Incluso la idea de volver al califato del siglo VII hace parte de una agenda política más amplia que no debería ser subestimada. Para Bat Ye Or (seudónimo de la escritora Gissel Littman) el neologismo tomado del francés dhimmittude, que hace referencia a aquellos no musulmanes que se encuentran sometidos a la dhimma o autoridad islámica, encierra el aspecto central del proceso de islamización de Europa que convierte al yihadismo en una autentica amenaza global.

Son muchas las reuniones o “conferencias” que se han hecho para avanzar hacia el califato global por parte de grupos como Hizb ut Tahrir (Partido de la Liberación), que cuentan con respaldo político y financiero y tienen la capacidad de convocar estos encuentros en ciudades como Chicago y Vosendorf, Austria.

Argumentando que “el califato islámico es el único sistema social y político que tiene las soluciones adecuadas a los problemas políticos, sociales y económicos de la humanidad”, estas plataformas transnacionales amparan su proselitismo en varios países de Europa en las gestiones que viene haciendo la Organización para la Cooperación Islámica, que agrupa a 57 países.

Las elecciones de junio y el Brexit

Jeremy Corbyn, político británico.
Jeremy Corbyn, político británico. 
Foto: Wikimedia Commons 

Theresa May quedará atrapada entre sus principios y las decisiones que debe tomar en materia de seguridad nacional. Estas estarán determinadas por la magnitud de la guerra contra el terror, particularmente contra el Estado Islámico. Así, por ejemplo, los recortes a las fuerzas de seguridad que desde el año 2010 venía impulsando como cabeza del ministerio del Interior deberán revertirse si es que la hoy primera ministra quiere ganar las elecciones del próximo 8 de junio.

La idea de hacer más con menos, propia de los recetarios neoliberales que Theresa May venía aplicando muy juiciosamente desde el ministerio del Interior, ya en el 2015 había provocado la pérdida de cerca de 22.000 puestos en la Policía, lo cual implicaba dejar a Inglaterra con el mismo pie de fuerza de la década de 1970. Solo un mes antes del más reciente ataque, un informe preparado por el inspector de Policía de su Majestad (HMIC, por sus siglas en ingles), alertaba sobre el “estado de peligro” en el que se encontraban las fuerzas de seguridad debido a estos recortes.

Los sondeos más recientes le dan apenas cinco puntos de ventaja a May sobre sus adversarios laboralistas. Irónicamente, su propia jugada de convocar elecciones para aumentar la mayoría de los conservadores en el Parlamento podría sacar a Theresa May del cargo de primera ministra tras el atentado de Manchester.

#### Datos
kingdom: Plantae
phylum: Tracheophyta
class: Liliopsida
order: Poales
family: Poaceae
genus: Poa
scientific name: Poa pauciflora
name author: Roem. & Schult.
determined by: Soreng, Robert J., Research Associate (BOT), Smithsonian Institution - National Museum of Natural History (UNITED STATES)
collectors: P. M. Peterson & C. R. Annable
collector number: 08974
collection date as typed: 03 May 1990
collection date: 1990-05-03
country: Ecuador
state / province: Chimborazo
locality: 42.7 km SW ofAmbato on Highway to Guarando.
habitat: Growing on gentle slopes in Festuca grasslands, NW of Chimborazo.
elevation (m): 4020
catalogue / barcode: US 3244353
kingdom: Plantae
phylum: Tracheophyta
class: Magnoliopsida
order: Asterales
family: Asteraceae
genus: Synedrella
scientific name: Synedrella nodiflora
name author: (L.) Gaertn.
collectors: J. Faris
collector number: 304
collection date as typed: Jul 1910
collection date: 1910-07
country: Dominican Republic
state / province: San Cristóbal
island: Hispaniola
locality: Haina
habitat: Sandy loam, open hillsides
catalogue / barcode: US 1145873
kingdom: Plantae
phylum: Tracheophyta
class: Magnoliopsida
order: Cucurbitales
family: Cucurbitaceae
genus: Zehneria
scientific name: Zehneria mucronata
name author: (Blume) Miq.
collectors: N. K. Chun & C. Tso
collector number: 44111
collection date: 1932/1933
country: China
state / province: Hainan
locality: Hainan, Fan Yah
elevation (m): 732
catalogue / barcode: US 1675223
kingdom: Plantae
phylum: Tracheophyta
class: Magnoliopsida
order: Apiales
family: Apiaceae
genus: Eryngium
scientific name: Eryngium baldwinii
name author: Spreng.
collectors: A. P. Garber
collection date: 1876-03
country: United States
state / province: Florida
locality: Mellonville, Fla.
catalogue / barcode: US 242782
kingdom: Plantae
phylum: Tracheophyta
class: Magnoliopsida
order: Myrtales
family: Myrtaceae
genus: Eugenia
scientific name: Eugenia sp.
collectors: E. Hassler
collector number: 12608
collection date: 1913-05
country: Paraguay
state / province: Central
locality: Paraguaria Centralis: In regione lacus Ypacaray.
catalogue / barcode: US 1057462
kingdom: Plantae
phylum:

#### Conjunto de tareas
• A. Según el texto sobre el yihadismo y las elecciones británicas, ¿cuántos puestos en la Policía se habían perdido ya en 2015?
• B. Reanuda el texto sobre el yihadismo y las elecciones británicas a partir de su última oración.

#### Respuestas numeradas
• A. Cerca de 22.000 puestos.

• B.
Este es un entramado de violencias internacionales cada vez más complejo.

Así como Frank Underwood (protagonista de la popular serie House of Cards) desvió recursos del fondo de emergencias para garantizar su reelección justo antes de que, en la serie, Estados Unidos enfrentara un huracán de grandes proporciones, Theresa May, en la vida real, recortó de manera sistemática los recursos de la Policía británica cuando el nivel de amenaza terrorista aumentaba considerablemente.

Al parecer, Underwood contó con mejor suerte que la primera ministra británica, quien al final tuvo que sufrir las consecuencias de estos recortes al declarar un nivel “crítico” de amenaza terrorista para poder desplegar mil tropas en puntos críticos.

En lugar de reducir la cooperación en materia de seguridad e intercambio de inteligencia e investigación criminal con la Unión Europea (como parte de la agenda del Brexit o salida del Reino Unido de la Unión Europea), May deberá profundizar el intercambio de información con los servicios de inteligencia europeos.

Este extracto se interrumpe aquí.